Sakitnya hatiku diusir lebih sakit dari apa yang dirasakan Karta,” jawab
sang ibu saat ditemui pesuruh Raman, “aku tak mau kembali ke rumah
itu.”
Beberapa hari kemudian, Raman pun meninggal. Begitu busuknya bau Raman, sampai-sampai modin
setempat tidak mau memandikannya sendiri. Ia menyewa orang untuk
memandikan Raman. Waktu meninggalnya Raman hampir bersamaan dengan
meninggalnya orang lain di kampung yang sama. Sehingga tersedialah dua
galian untuk memakamkan mereka.
Dan baru saja Raman dimakamkan,
keributan terjadi.
“Ini seharusnya makam untuk saudara
saya, kenapa ditempati,” kata seseorang yang terkejut melihat galian
makam untuk saudaranya telah terisi.
“Maaf pak, kami tidak tahu. Karena sudah terlanjur, sekali lagi kami
minta maaf. Mohon almarhum dimakamkan di galian satunya Pak, kan
sama-sama makamnya”
“Tidak bisa! Ini sudah kita pesan liang lahatnya dekat dengan anggota
keluarga yang meninggal sebelumnya. Kalau di sana kan jadi terpisah.

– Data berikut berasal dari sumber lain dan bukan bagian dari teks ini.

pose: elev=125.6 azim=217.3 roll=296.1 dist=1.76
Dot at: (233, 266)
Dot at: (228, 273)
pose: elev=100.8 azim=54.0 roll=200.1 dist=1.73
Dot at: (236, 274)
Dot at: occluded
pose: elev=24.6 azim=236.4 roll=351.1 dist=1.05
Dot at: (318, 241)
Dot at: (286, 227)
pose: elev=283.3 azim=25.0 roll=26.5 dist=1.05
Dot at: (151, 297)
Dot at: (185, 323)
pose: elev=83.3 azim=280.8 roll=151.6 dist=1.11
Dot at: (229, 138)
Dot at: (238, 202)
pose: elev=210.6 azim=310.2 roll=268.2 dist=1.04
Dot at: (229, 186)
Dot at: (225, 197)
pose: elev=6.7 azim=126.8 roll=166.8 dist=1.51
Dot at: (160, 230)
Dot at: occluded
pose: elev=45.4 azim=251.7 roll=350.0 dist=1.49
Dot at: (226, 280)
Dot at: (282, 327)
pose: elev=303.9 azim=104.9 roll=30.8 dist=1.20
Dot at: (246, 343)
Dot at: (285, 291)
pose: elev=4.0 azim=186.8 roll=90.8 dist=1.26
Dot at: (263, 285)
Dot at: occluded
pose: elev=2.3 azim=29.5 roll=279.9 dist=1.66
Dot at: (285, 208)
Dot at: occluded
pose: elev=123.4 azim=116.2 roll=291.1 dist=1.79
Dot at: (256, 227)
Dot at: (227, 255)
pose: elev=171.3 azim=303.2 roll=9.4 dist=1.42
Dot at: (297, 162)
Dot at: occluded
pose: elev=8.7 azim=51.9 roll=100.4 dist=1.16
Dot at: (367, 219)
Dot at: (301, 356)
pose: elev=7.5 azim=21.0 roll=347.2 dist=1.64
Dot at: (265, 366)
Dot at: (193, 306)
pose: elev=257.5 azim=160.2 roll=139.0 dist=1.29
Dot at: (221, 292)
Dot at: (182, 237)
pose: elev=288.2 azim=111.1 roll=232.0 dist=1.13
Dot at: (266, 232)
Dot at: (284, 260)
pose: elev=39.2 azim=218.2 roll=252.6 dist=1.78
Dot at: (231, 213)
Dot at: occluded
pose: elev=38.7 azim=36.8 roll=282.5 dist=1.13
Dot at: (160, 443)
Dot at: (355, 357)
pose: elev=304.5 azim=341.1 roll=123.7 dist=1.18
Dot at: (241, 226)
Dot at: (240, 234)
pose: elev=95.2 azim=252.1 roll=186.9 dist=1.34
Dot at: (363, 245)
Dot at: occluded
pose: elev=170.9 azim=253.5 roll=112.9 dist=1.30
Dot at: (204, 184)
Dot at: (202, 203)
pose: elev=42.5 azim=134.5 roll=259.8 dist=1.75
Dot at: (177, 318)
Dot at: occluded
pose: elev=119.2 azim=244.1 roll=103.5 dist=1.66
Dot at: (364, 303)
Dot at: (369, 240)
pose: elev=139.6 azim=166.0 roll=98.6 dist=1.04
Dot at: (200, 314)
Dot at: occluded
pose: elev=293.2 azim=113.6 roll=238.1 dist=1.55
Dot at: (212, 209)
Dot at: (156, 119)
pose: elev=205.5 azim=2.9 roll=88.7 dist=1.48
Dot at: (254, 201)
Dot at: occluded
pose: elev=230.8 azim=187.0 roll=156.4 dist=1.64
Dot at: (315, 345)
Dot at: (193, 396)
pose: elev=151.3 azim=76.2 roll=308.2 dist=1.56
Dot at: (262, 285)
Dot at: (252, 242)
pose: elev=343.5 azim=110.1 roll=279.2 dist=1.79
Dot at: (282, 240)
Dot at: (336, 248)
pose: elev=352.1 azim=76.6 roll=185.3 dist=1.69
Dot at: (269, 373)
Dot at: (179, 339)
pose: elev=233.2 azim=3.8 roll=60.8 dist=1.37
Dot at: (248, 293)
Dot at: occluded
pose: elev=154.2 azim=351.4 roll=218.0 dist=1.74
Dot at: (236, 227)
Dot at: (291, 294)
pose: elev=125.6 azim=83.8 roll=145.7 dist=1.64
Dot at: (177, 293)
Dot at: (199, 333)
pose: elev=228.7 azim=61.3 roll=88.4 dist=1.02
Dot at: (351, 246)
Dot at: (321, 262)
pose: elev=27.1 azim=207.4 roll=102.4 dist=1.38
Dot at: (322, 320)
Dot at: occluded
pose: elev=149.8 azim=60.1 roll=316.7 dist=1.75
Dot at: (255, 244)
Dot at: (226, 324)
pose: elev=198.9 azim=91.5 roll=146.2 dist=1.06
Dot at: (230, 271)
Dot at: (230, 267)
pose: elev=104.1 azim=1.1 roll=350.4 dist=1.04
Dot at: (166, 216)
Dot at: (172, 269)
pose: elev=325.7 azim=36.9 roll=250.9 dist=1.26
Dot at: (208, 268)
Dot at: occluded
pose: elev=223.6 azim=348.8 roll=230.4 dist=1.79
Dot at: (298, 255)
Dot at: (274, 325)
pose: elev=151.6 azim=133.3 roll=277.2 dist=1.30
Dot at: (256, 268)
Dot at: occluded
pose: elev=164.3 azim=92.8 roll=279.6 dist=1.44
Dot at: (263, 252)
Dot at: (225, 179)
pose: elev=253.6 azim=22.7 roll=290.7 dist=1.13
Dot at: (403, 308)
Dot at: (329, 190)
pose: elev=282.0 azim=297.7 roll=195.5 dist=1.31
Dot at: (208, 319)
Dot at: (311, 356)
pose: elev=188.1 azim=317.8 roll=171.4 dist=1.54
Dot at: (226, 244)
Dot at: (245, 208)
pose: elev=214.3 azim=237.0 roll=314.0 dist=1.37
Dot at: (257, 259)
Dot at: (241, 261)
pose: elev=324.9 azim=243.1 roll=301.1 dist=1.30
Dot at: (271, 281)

Kami tidak mau. Harus dibongkar”
Karena tidak bisa diajak kompromi,
akhirnya warga pun mengalah untuk membongkar kembali makam Raman.
Anehnya, saat makamnya dibongkar, mereka mendapati kain kafan Karta
telah berubah warna; coklat keabu-abuan. Tubuhnya juga tampak lebih
tipis. Dan begitu dibuka, mereka terkejut bukan main. Jenazah Karta
berubah warna dan bentuk, seperti hangus terbakar. Demikian dahsyatnya
azab bagi anak yang durhaka kepada ibunya. Azab pedih langsung terjadi
di dunia dan lebih pedih lagi saat berada di alam barzah. Na'uzubillahi Min Dzalik.